#シンボルとは
公式ドキュメントでは次のように説明しています。
Ruby 2.6.0 リファレンスマニュアル
シンボルを表すクラス。シンボルは任意の文字列と一対一に対応するオブジェクトです。
文字列の代わりに用いることもできますが、必ずしも文字列と同じ振る舞いをするわけではありません。同じ内容のシンボルは必ず同一のオブジェクトです。
Rubyの内部実装では、メソッド名や変数名、定数名、クラス名など の`名前'を整数で管理しています。これは名前を直接文字列として処理するよりも 速度面で有利だからです。そしてその整数をRubyのコード上で表現したものがシンボルです。
シンボルは、ソース上では文字列のように見え、内部では整数として扱われる、両者を仲立ちするような存在です。
名前を管理するという役割上、シンボルと文字列は一対一に対応します。 また、文字列と違い、immutable (変更不可)であり、同値ならば必ず同一です。
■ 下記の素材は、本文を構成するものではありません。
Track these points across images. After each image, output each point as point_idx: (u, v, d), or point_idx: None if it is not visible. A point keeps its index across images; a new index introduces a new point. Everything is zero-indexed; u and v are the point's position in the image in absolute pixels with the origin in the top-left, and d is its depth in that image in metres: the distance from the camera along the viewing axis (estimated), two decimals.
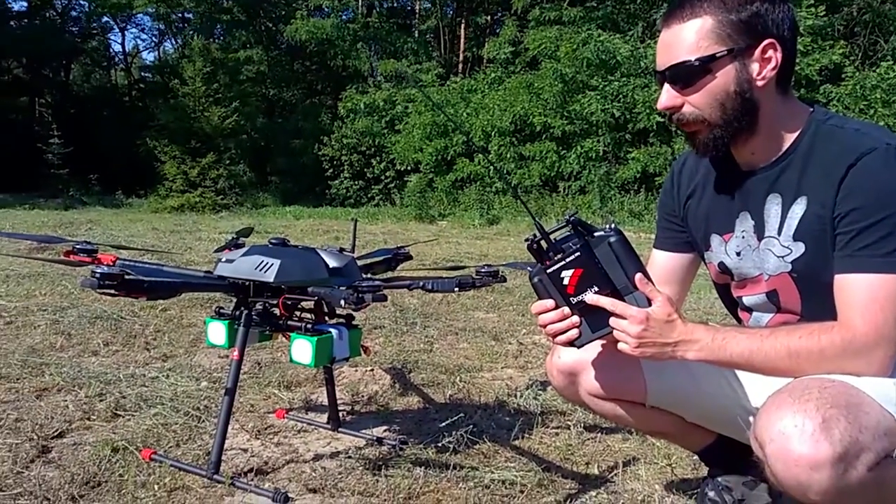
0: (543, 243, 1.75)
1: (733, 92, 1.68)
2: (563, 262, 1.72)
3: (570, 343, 1.78)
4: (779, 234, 1.77)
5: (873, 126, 1.70)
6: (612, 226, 1.74)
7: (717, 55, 1.66)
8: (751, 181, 1.82)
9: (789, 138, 1.75)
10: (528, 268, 1.84)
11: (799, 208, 1.72)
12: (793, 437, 1.47)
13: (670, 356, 1.71)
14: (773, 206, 1.78)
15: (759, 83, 1.68)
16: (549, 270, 1.74)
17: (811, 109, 1.77)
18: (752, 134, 1.74)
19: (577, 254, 1.71)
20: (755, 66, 1.67)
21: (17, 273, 6.35)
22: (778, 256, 1.78)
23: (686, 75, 1.70)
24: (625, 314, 1.69)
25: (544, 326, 1.78)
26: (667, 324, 1.68)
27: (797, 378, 1.63)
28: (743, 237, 1.86)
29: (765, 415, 1.56)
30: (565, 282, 1.73)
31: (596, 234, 1.72)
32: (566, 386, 2.11)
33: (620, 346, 1.73)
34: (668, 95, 1.76)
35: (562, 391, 2.16)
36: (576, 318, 1.75)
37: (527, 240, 1.76)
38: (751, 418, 1.68)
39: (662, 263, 2.09)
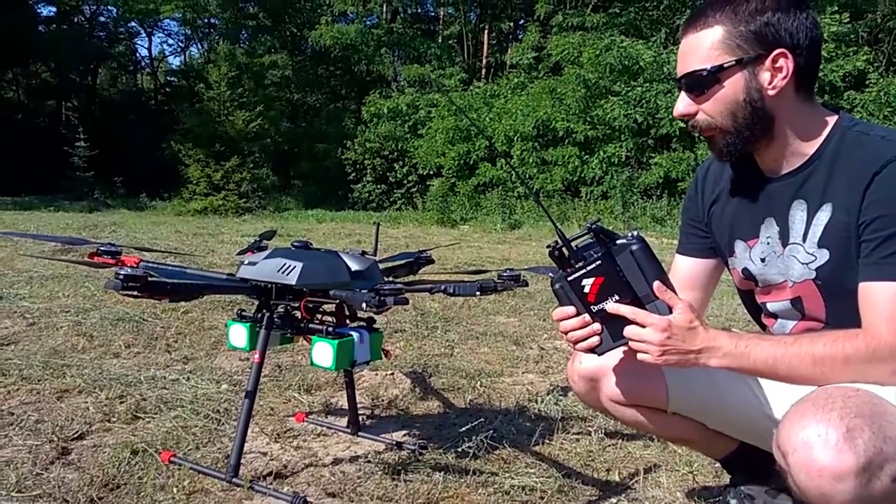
0: (565, 250, 1.74)
1: (742, 101, 1.69)
2: (584, 271, 1.71)
3: (591, 350, 1.77)
4: (803, 240, 1.75)
5: None
6: (635, 233, 1.73)
7: (725, 65, 1.67)
8: (775, 187, 1.80)
9: (814, 144, 1.73)
10: (550, 273, 1.83)
11: (824, 215, 1.70)
12: (816, 447, 1.45)
13: (693, 363, 1.70)
14: (798, 213, 1.76)
15: (771, 92, 1.68)
16: (570, 278, 1.73)
17: (836, 116, 1.75)
18: (770, 140, 1.74)
19: (598, 262, 1.70)
20: (766, 76, 1.67)
21: (40, 274, 6.40)
22: (802, 263, 1.76)
23: (698, 84, 1.72)
24: (646, 322, 1.68)
25: (565, 333, 1.78)
26: (689, 331, 1.67)
27: (821, 386, 1.61)
28: (768, 243, 1.84)
29: (788, 424, 1.54)
30: (586, 290, 1.72)
31: (618, 241, 1.71)
32: (587, 392, 2.10)
33: (642, 356, 1.72)
34: (683, 103, 1.78)
35: (583, 397, 2.15)
36: (597, 326, 1.74)
37: (548, 246, 1.75)
38: (773, 427, 1.66)
39: (686, 269, 2.07)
**文字列と似ているオブジェクトで、ソース上では文字列のように見えているが、内部的には整数として扱われている。**ということですかね。
シンボルの書き方
文字列は'Ruby'
のように'
(シングルクォート)もしくは"
(ダブルクォート)で囲むが、シンボルは:Ruby
というように:
(コロン)から始まる。
# シンボル
:Ruby
# 文字列
'Ruby'
##シンボルと文字列の違い
###SymbolクラスとStringクラス
シンボルはSymbol
クラスのオブジェクトで、文字列はString
クラスのオブジェクトになる。
puts :Ruby.class #=> Symbol
puts 'Ruby'.class #=> String
処理速度
シンボルは内部で整数として管理されるため、文字列と比べて高速に処理できる。
# シンボルの方が早く処理できる
:Ruby == :Ruby
'Ruby' == 'Ruby'
同じシンボルであればオブジェクトも同じ
文字列と違い同じ内容のシンボルは必ず同一のオブジェクトとなり、オブジェクトの数が増えないためメモリの使用効率がよくなる。
puts :Ruby.object_id #=> 989668
puts :Ruby.object_id #=> 989668
puts :Ruby.object_id #=> 989668
puts 'Ruby'.object_id #=> 70270585805660
puts 'Ruby'.object_id #=> 70270585805600
puts 'Ruby'.object_id #=> 70270585805540
シンボルはimmutable(イミュータブル)
シンボルはimmutable(変更不可)なオブジェクトのため、文字列のように破壊的な変更ができない。
なので、「変更できない名前をつける」という用途に向いている。
# シンボルはimmutableなので、破壊的な変更は不可能
symbol = :Ruby
puts symbol.upcase!
#=> undefined method `upcase!' for :Ruby:Symbol (NoMethodError)
# 文字列は破壊的な変更が可能
string = 'Ruby'
puts string.upcase! #=> RUBY
シンボルのまとめと主な用途
まとめ
- 文字列とは違うが似ているため、プログラマにとって理解しやすい。
- 内部で整数として扱っているため、文字列に比べて処理速度が速い。
- 同じ内容のシンボルは必ず同一のオブジェクトとなるため、メモリの使用効率が良い。
- immutableなので、勝手に値を変えられない。
主な用途
- ハッシュのキー
- クラス名/メソッド名/変数名/定数名
- ステータス名
これらは文字列自体がデータではないのでシンボルを使うと良い。
逆に文字列は「氏名」や「住所」など、文字列自体がデータであるときに使う。